November 1 2012: Emirates becomes the first ‘MEB3’ carrier to serve Adelaide. Initially four times a week, the 777-300ER services are set to go daily in February. The other foreign airlines at Adelaide are Air New Zealand, Malaysia Airlines and Singapore Airlines. It is now the largest airport in Australia without a scheduled service to China.
True to form, Australia’s fifth largest city at 1.2 million is also its fifth busiest airport in the nation – South Australia capital, Adelaide (ADL). As a result of a 4.6% traffic decline last year, the airport handled just less than 7 million passengers, despite having broken the same barrier in the previous two years. This marks only the second time in the last 15 years that the airport has seen year-on-year passenger numbers decline, with the previous occasion being in 2001. Despite this recent blip, international traffic has doubled since 2003/04, and domestic traffic is poised to break through the 6 million figure again, with double digit seat growth by home-grown low-cost airlines Jetstar Airways (31%), and Virgin Australia (16%), over the last 12 months.
So far in 2012 passenger numbers are unspectacular (-1.7%), with the latest monthly data from August showing marginal growth.
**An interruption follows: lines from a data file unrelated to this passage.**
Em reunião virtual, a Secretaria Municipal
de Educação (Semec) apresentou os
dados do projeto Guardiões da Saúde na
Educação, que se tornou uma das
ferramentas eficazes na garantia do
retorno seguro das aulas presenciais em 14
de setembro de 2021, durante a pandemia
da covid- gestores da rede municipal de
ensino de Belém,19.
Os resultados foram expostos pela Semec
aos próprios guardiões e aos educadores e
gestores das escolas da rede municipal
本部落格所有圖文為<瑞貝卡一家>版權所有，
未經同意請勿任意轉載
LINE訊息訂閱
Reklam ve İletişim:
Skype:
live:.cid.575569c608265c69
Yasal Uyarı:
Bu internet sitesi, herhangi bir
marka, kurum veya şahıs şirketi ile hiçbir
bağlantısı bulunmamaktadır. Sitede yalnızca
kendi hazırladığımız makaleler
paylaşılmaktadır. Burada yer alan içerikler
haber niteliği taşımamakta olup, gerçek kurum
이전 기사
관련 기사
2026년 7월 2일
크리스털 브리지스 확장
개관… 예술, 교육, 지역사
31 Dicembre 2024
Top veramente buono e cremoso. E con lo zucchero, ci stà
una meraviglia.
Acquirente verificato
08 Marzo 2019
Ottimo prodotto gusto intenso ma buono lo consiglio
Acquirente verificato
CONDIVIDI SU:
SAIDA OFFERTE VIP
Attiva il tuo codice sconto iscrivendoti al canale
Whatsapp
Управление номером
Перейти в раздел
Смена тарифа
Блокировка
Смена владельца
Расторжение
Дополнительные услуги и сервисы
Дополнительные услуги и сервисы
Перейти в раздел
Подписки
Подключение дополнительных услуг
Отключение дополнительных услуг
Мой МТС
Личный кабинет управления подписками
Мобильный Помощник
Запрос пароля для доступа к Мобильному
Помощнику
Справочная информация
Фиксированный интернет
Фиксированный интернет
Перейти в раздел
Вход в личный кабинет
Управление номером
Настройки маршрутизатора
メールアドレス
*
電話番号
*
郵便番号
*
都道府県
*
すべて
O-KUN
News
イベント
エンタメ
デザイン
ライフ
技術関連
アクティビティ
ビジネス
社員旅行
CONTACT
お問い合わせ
However, traffic is expected to pick-up towards the end of 2012, following the recent inaugural flights by Emirates to Dubai (DXB) opening the door to transiting passengers from Europe and beyond as well as Tiger Airways Australia to Melbourne (MEL). Despite Tiger’s arrival on the Melbourne service, all three incumbents on the route – Jetstar, Qantas and Virgin – have reacted strongly by adding their own capacity, seeing the combined potential seats on the city pair jump by 23% since December 2011. Adelaide’s second biggest route measured by seats – Sydney (SYD) – is also posting a robust annual capacity increase too, up 19% in the past 12 months.
Airport planners dream – flat monthly passenger profile
While many airports around the world suffer from peak passenger flows of two or three times the low season throughputs, there are no such issues at Adelaide. Its relatively flat monthly profile is an airport planner’s dream, with no need for expensive peak-season facilities required to accommodate the annual surge in passenger numbers. During the last 12 months of available data, flows peaked at 611,000 during March 2012, but only fell to 539,000 in the previous month, representing a variance in monthly traffic of just 13%.
During September 2012, traffic across Adelaide’s main domestic routes has grown by just under 4% since September 2011. Double digit growth in passenger carryings to Brisbane (BNE) and Perth (PER) have been tempered by a similar scale fall on the 972-kilometre route to the Australian capital Canberra (CBR). Virgin has grown its Brisbane capacity by 54% in the last 12 months, while the number of seats operated by the domestic big three to Perth (Jetstar, Qantas and Virgin) have only grown marginally, which indicates most of this route’s (12%) passenger growth has been driven by higher load factors.
Top of the route shopping list – China
Following China Southern Airlines’ new route to Perth from Beijing (BJS), via Guangzhou (CAN), Adelaide is now the largest airport in Australia without a scheduled service to mainland China. This network gap was exacerbated by the withdrawal of Cathay Pacific’s Hong Kong (HKG) service in March. The airport is also bereft of connections to secondary points in New Zealand, with Air New Zealand’s daily A320 service to Auckland (AKL) being the only route in the Trans-Tasman market.